Really? I can’t recall the referendum when “the country” decided to authorize the Court to do that. I only recall a series of decisions that took the question away from the people and the legislative process – which is the proper way that “the country… decide[s] to resolve their differences”. This is why I often call judges “our Black-Robed Platonic Guardian Rulers on the Court”.

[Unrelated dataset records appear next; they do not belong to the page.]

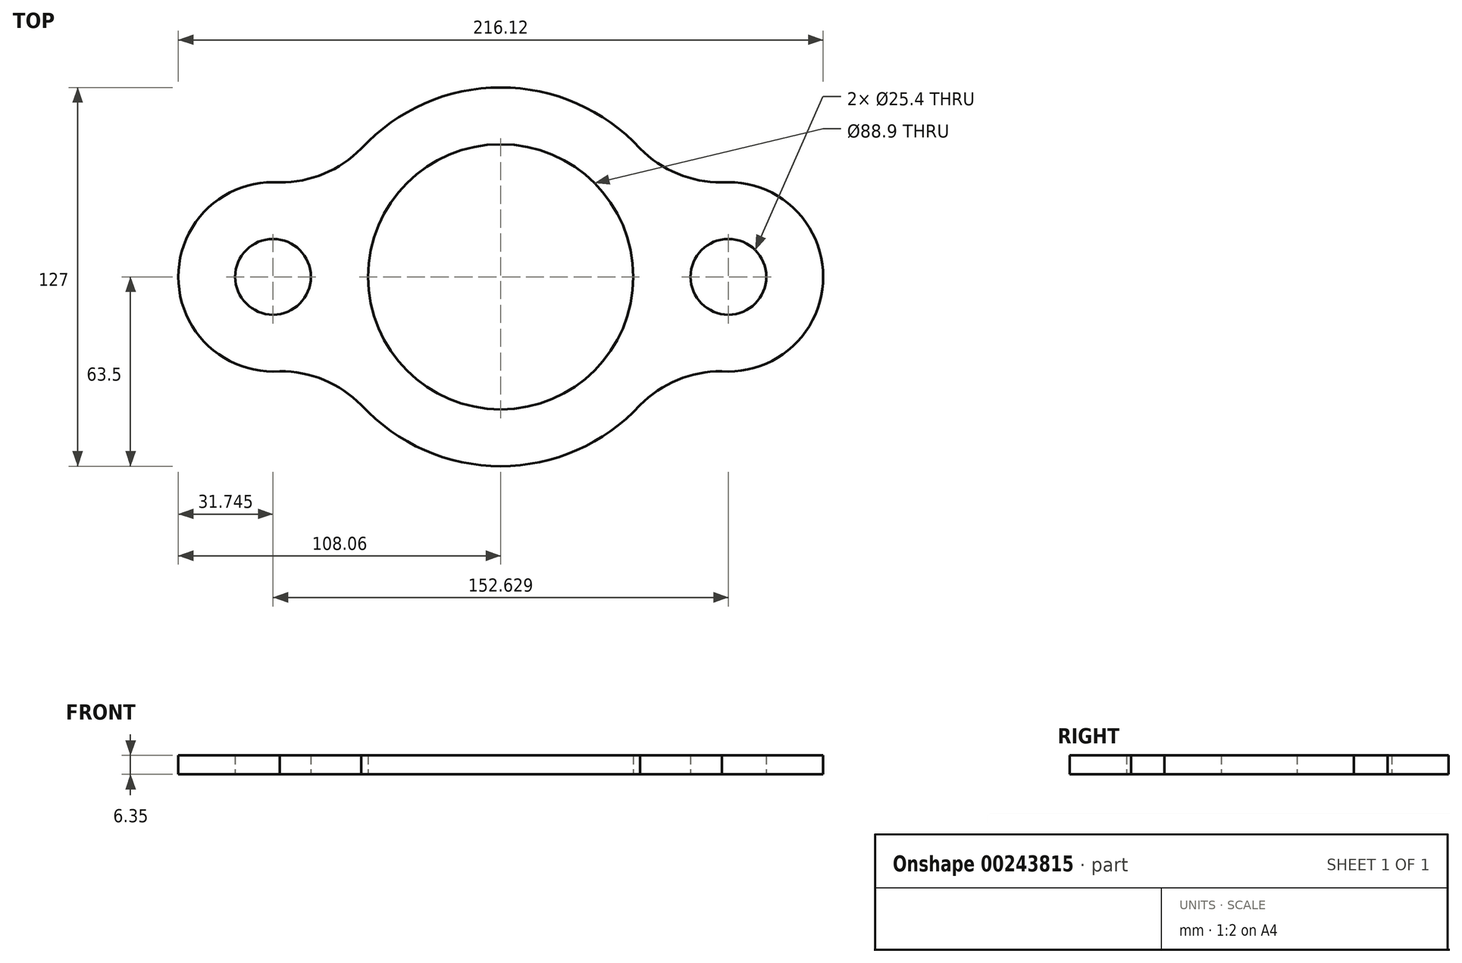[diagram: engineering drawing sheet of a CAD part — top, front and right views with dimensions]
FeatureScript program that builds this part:
annotation { "Feature Type Name" : "Feature", "Feature Type Description" : "" }
export const myFeature = defineFeature(function(context is Context, id is Id, definition is map)
    precondition{}
    {
        {
            var Q0;
            Q0=qCreatedBy(makeId("Top.planeOp"),FACE);
            var sketch = newSketch(context, id + "F0", { "sketchPlane" : qUnion([Q0])});
            skArc(sketch, "E0", {"start": v(-46.72, -43) * mm, "mid": v(0, -63.5) * mm, "end": v(46.72, -43) * mm});
            skCircle(sketch, "E1", {"center": v(0, 0) * mm, "radius": 44.45 * mm});
            skArc(sketch, "E2", {"start": v(-74.09, 31.67) * mm, "mid": v(-108.06, 0) * mm, "end": v(-74.09, -31.67) * mm});
            skCircle(sketch, "E3", {"center": v(-76.31, 0) * mm, "radius": 12.7 * mm});
            skArc(sketch, "E4", {"start": v(-45.58, -44.21) * mm, "mid": v(-59.5, -34.47) * mm, "end": v(-76.29, -31.75) * mm});
            skArc(sketch, "E5.MirrorCS", {"start": v(74.09, 31.67) * mm, "mid": v(108.06, 0) * mm, "end": v(74.09, -31.67) * mm});
            skCircle(sketch, "E6.MirrorC", {"center": v(76.31, 0) * mm, "radius": 12.7 * mm});
            skArc(sketch, "E7.trimOffspring", {"start": v(46.72, 43) * mm, "mid": v(0, 63.5) * mm, "end": v(-46.72, 43) * mm});
            skArc(sketch, "E8.MirrorCS", {"start": v(45.58, -44.21) * mm, "mid": v(59.5, -34.47) * mm, "end": v(76.29, -31.75) * mm});
            skArc(sketch, "E9.MirrorCS", {"start": v(45.58, 44.21) * mm, "mid": v(59.5, 34.47) * mm, "end": v(76.29, 31.75) * mm});
            skArc(sketch, "E10.MirrorCS", {"start": v(-45.58, 44.21) * mm, "mid": v(-59.5, 34.47) * mm, "end": v(-76.29, 31.75) * mm});
            skPoint(sketch, "E11.orphan", {"position": v(-57.97, 25.91) * mm});
            skPoint(sketch, "E12.orphan", {"position": v(-57.97, -25.91) * mm});
            skPoint(sketch, "E13.orphan", {"position": v(57.97, 25.91) * mm});
            skPoint(sketch, "E14.orphan", {"position": v(57.97, -25.91) * mm});
            skLineSegment(sketch, "E15", {"start": v(-76.7, -75.5) * mm, "end": v(75.7, -75.5) * mm});
            skSolve(sketch);
        }
        {
            var Q0;
            Q0=makeQuery(id+"F0.imprint","IMPRINT",FACE,{"disambiguationData":[TD([[makeQuery(id+"F0.imprint","IMPRINT",EDGE,{"derivedFrom":sQuery(id+"F0.wireOp",EDGE,"E0")}),1.0]])]});
            extrude(context, id + "F1", {"entities" : qUnion([Q0]), "depth" : 6.35 * mm});
        }
        {
            var Q0;
            Q0 = qSketchRegion(id + "F0", true);
            extrude(context, id + "F2", {"entities" : qUnion([Q0]), "operationType" : NewBodyOperationType.ADD, "depth" : 6.35 * mm});
        }
        {
            var Q0;
            Q0=makeQuery(id+"F1.opExtrude","SWEPT_BODY",BODY,{"disambiguationData":[OSD([sQuery(id+"F0.wireOp",EDGE,"E0"),sQuery(id+"F0.wireOp",EDGE,"E2")])]});
            var Q1;
            Q1=qCreatedBy(makeId("Right.planeOp"),FACE);
            mirror(context, id + "F3", {"operationType" : NewBodyOperationType.ADD, "entities" : qUnion([Q0]), "mirrorPlane" : qUnion([Q1])});
        }
        {
            var Q0;
            Q0=makeQuery(id+"F1.opExtrude","SWEPT_BODY",BODY,{"disambiguationData":[OSD([sQuery(id+"F0.wireOp",EDGE,"E0"),sQuery(id+"F0.wireOp",EDGE,"E1"),sQuery(id+"F0.wireOp",EDGE,"E2"),sQuery(id+"F0.wireOp",EDGE,"E4")])]});
            var Q1;
            Q1=qCreatedBy(makeId("Front.planeOp"),FACE);
            mirror(context, id + "F4", {"operationType" : NewBodyOperationType.ADD, "entities" : qUnion([Q0]), "mirrorPlane" : qUnion([Q1])});
        }
    });
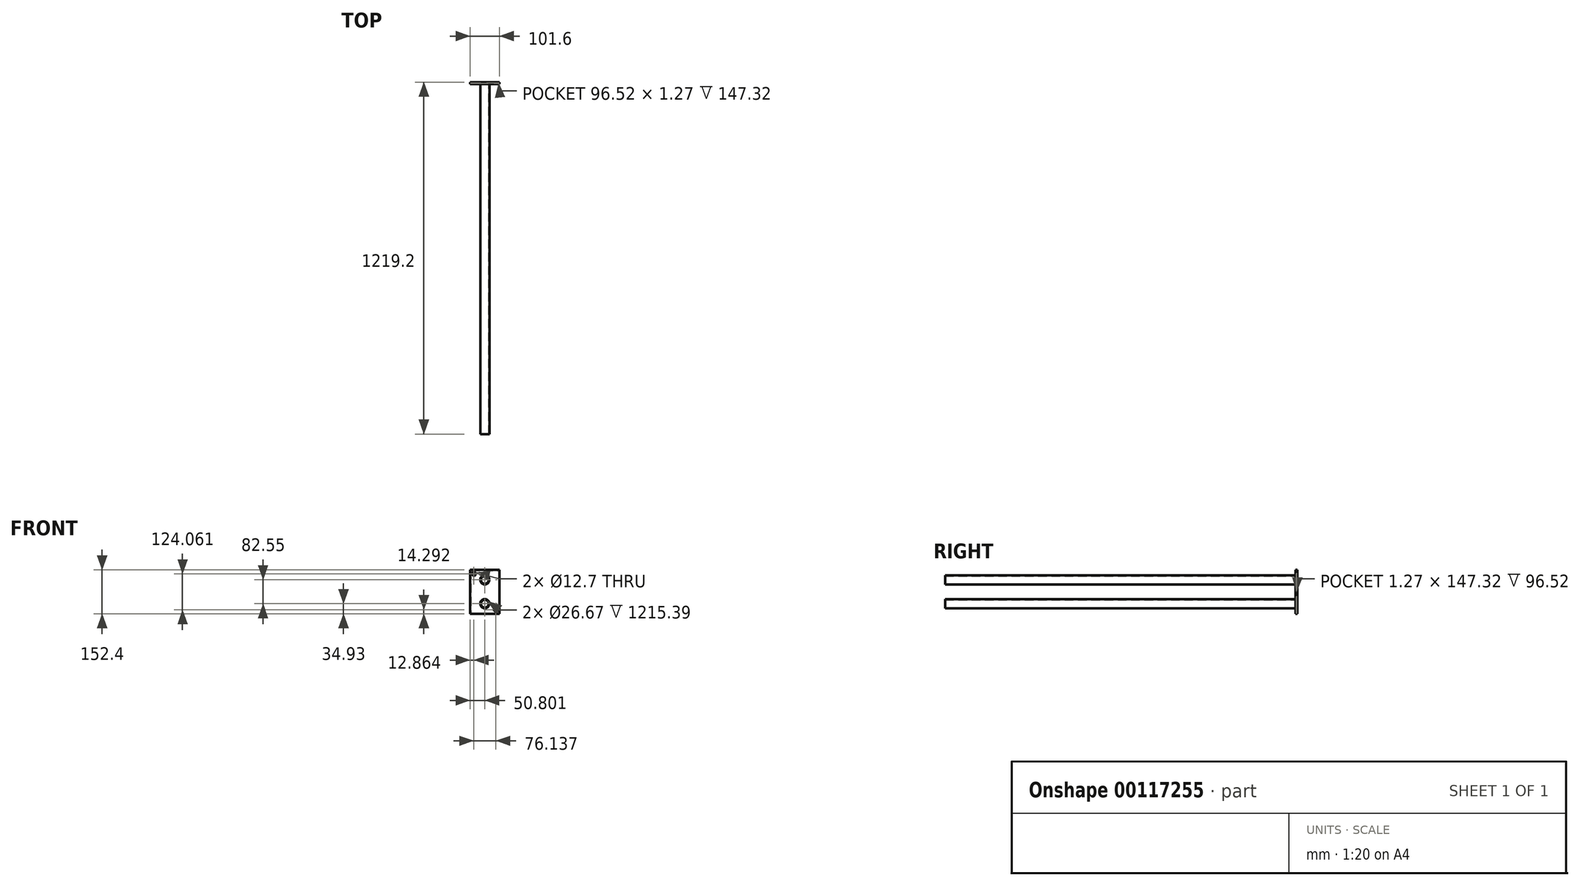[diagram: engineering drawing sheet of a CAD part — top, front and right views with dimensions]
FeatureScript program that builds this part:
annotation { "Feature Type Name" : "Feature", "Feature Type Description" : "" }
export const myFeature = defineFeature(function(context is Context, id is Id, definition is map)
    precondition{}
    {
        {
            var Q0;
            Q0=qCreatedBy(makeId("Front.planeOp"),FACE);
            var sketch = newSketch(context, id + "F0", { "sketchPlane" : qUnion([Q0])});
            skLineSegment(sketch, "E0.bottom", {"start": v(-2540.64, 931.55) * mm, "end": v(-2439.04, 931.55) * mm});
            skLineSegment(sketch, "E0.top", {"start": v(-2540.64, 779.15) * mm, "end": v(-2439.04, 779.15) * mm});
            skLineSegment(sketch, "E0.left", {"start": v(-2540.64, 931.55) * mm, "end": v(-2540.64, 779.15) * mm});
            skLineSegment(sketch, "E0.right", {"start": v(-2439.04, 931.55) * mm, "end": v(-2439.04, 779.15) * mm});
            skCircle(sketch, "E1", {"center": v(-2489.84, 896.63) * mm, "radius": 15.88 * mm});
            skCircle(sketch, "E2", {"center": v(-2489.84, 814.08) * mm, "radius": 15.88 * mm});
            skCircle(sketch, "E3", {"center": v(-2527.78, 917.5) * mm, "radius": 6.35 * mm});
            skCircle(sketch, "E4", {"center": v(-2451.64, 793.44) * mm, "radius": 6.35 * mm});
            skSolve(sketch);
        }
        {
            var Q0;
            Q0=makeQuery(id+"F0.imprint","IMPRINT",FACE,{"disambiguationData":[TD([[makeQuery(id+"F0.imprint","IMPRINT",EDGE,{"derivedFrom":sQuery(id+"F0.wireOp",EDGE,"E0.bottom")}),-1.0]])]});
            extrude(context, id + "F1", {"entities" : qUnion([Q0]), "depth" : 6.35 * mm});
        }
        {
            var Q0;
            Q0=makeQuery(id+"F0.imprint","IMPRINT",FACE,{"disambiguationData":[TD([[makeQuery(id+"F0.imprint","IMPRINT",EDGE,{"derivedFrom":sQuery(id+"F0.wireOp",EDGE,"E1")}),1.0]])]});
            var Q1;
            Q1=makeQuery(id+"F0.imprint","IMPRINT",FACE,{"disambiguationData":[TD([[makeQuery(id+"F0.imprint","IMPRINT",EDGE,{"derivedFrom":sQuery(id+"F0.wireOp",EDGE,"E2")}),1.0]])]});
            extrude(context, id + "F2", {"entities" : qUnion([Q0, Q1]), "operationType" : NewBodyOperationType.ADD, "depth" : 1219.2 * mm});
        }
        {
            var Q0;
            Q0=makeQuery(id+"F2.opExtrude","CAP_FACE",FACE,{"disambiguationData":[OSD([sQuery(id+"F0.wireOp",EDGE,"E1")])],"isStart":false});
            var Q1;
            Q1=makeQuery(id+"F2.opExtrude","CAP_FACE",FACE,{"disambiguationData":[OSD([sQuery(id+"F0.wireOp",EDGE,"E2")])],"isStart":false});
            shell(context, id + "F3", {"entities" : qUnion([Q0, Q1]), "thickness" : 2.54 * mm});
        }
    });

The pro-abortion advocates also relied on an utterly false historical argument, claiming that in common law it was a recognized right for woman to terminate a pregnancy prior to quickening. That is completely bogus, and was comprehensively refuted by an excellent amicus brief by John Finnis and Robert George. They also made a patently false argument about the abortion laws of other countries, maintaining that other countries broadly allow abortion up to viability.
Reading the Tea Leaves
There is reason to be somewhat optimistic. It seems clear that three justices (Thomas, Alito and Kavanagh) were leaning towards overruling Roe/Casey and returning the ability to regulate abortion to the states. At least four justices (those three plus the Chief Justice) were inclined to find a way to uphold the Mississippi law, whether or not Roe/Casey were overruled. Justices Barret and Gorsuch were relatively quiet, but it seems likely that they will find a way to uphold the law and overturn Roe/Casey at some way.
That’s the good news. The bad news is that it’s hard to see from the oral argument where a majority of justices will find a common ground for a united decision. The danger is that there will be multiple splits of opinion, which will lead to even further doubt and uncertainty.
Obviously, we need to continue to pray for the Supreme Court, for wisdom and fortitude to do the right thing, and take a step towards giving true justice to unborn children by recognizing their humanity and their right to life and equal protection under the law.